▶ [YOUR GOAL] Reproduce the entries exactly, but keep the pictures out of the copy.

▶ [DATA FOR PROCESSING]

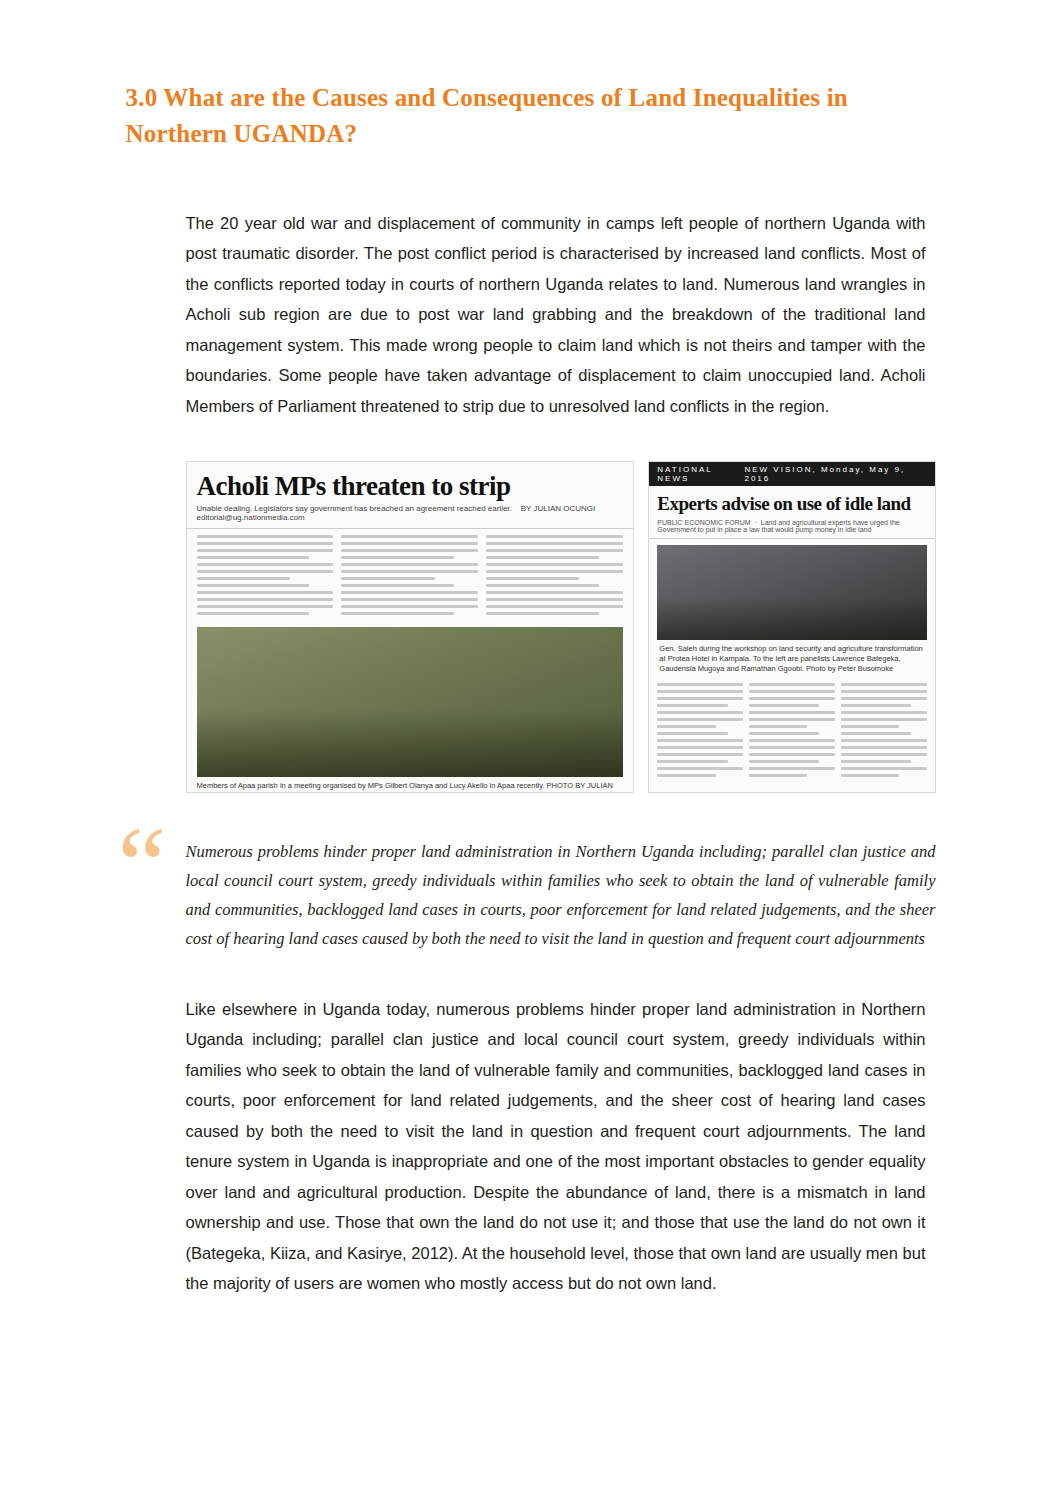3.0 What are the Causes and Consequences of Land Inequalities in Northern UGANDA?
The 20 year old war and displacement of community in camps left people of northern Uganda with post traumatic disorder. The post conflict period is characterised by increased land conflicts. Most of the conflicts reported today in courts of northern Uganda relates to land. Numerous land wrangles in Acholi sub region are due to post war land grabbing and the breakdown of the traditional land management system. This made wrong people to claim land which is not theirs and tamper with the boundaries. Some people have taken advantage of displacement to claim unoccupied land. Acholi Members of Parliament threatened to strip due to unresolved land conflicts in the region.
Acholi MPs threaten to strip
Unable dealing. Legislators say government has breached an agreement reached earlier. BY JULIAN OCUNGI editorial@ug.nationmedia.com
Members of Apaa parish in a meeting organised by MPs Gilbert Olanya and Lucy Akello in Apaa recently. PHOTO BY JULIAN OCUNGI
NATIONAL NEWS NEW VISION, Monday, May 9, 2016
Experts advise on use of idle land
PUBLIC ECONOMIC FORUM · Land and agricultural experts have urged the Government to put in place a law that would pump money in idle land
Gen. Saleh during the workshop on land security and agriculture transformation at Protea Hotel in Kampala. To the left are panelists Lawrence Bategeka, Gaudensia Mugoya and Ramathan Ggoobi. Photo by Peter Busomoke
“
Numerous problems hinder proper land administration in Northern Uganda including; parallel clan justice and local council court system, greedy individuals within families who seek to obtain the land of vulnerable family and communities, backlogged land cases in courts, poor enforcement for land related judgements, and the sheer cost of hearing land cases caused by both the need to visit the land in question and frequent court adjournments
Like elsewhere in Uganda today, numerous problems hinder proper land administration in Northern Uganda including; parallel clan justice and local council court system, greedy individuals within families who seek to obtain the land of vulnerable family and communities, backlogged land cases in courts, poor enforcement for land related judgements, and the sheer cost of hearing land cases caused by both the need to visit the land in question and frequent court adjournments. The land tenure system in Uganda is inappropriate and one of the most important obstacles to gender equality over land and agricultural production. Despite the abundance of land, there is a mismatch in land ownership and use. Those that own the land do not use it; and those that use the land do not own it (Bategeka, Kiiza, and Kasirye, 2012). At the household level, those that own land are usually men but the majority of users are women who mostly access but do not own land.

▶ [RESPONSE BOX]
3.0 What are the Causes and Consequences of Land Inequalities in Northern UGANDA?
The 20 year old war and displacement of community in camps left people of northern Uganda with post traumatic disorder. The post conflict period is characterised by increased land conflicts. Most of the conflicts reported today in courts of northern Uganda relates to land. Numerous land wrangles in Acholi sub region are due to post war land grabbing and the breakdown of the traditional land management system. This made wrong people to claim land which is not theirs and tamper with the boundaries. Some people have taken advantage of displacement to claim unoccupied land. Acholi Members of Parliament threatened to strip due to unresolved land conflicts in the region.
Acholi MPs threaten to strip
Unable dealing. Legislators say government has breached an agreement reached earlier. BY JULIAN OCUNGI editorial@ug.nationmedia.com
Members of Apaa parish in a meeting organised by MPs Gilbert Olanya and Lucy Akello in Apaa recently. PHOTO BY JULIAN OCUNGI
NATIONAL NEWS NEW VISION, Monday, May 9, 2016
Experts advise on use of idle land
PUBLIC ECONOMIC FORUM · Land and agricultural experts have urged the Government to put in place a law that would pump money in idle land
Gen. Saleh during the workshop on land security and agriculture transformation at Protea Hotel in Kampala. To the left are panelists Lawrence Bategeka, Gaudensia Mugoya and Ramathan Ggoobi. Photo by Peter Busomoke
“
Numerous problems hinder proper land administration in Northern Uganda including; parallel clan justice and local council court system, greedy individuals within families who seek to obtain the land of vulnerable family and communities, backlogged land cases in courts, poor enforcement for land related judgements, and the sheer cost of hearing land cases caused by both the need to visit the land in question and frequent court adjournments
Like elsewhere in Uganda today, numerous problems hinder proper land administration in Northern Uganda including; parallel clan justice and local council court system, greedy individuals within families who seek to obtain the land of vulnerable family and communities, backlogged land cases in courts, poor enforcement for land related judgements, and the sheer cost of hearing land cases caused by both the need to visit the land in question and frequent court adjournments. The land tenure system in Uganda is inappropriate and one of the most important obstacles to gender equality over land and agricultural production. Despite the abundance of land, there is a mismatch in land ownership and use. Those that own the land do not use it; and those that use the land do not own it (Bategeka, Kiiza, and Kasirye, 2012). At the household level, those that own land are usually men but the majority of users are women who mostly access but do not own land.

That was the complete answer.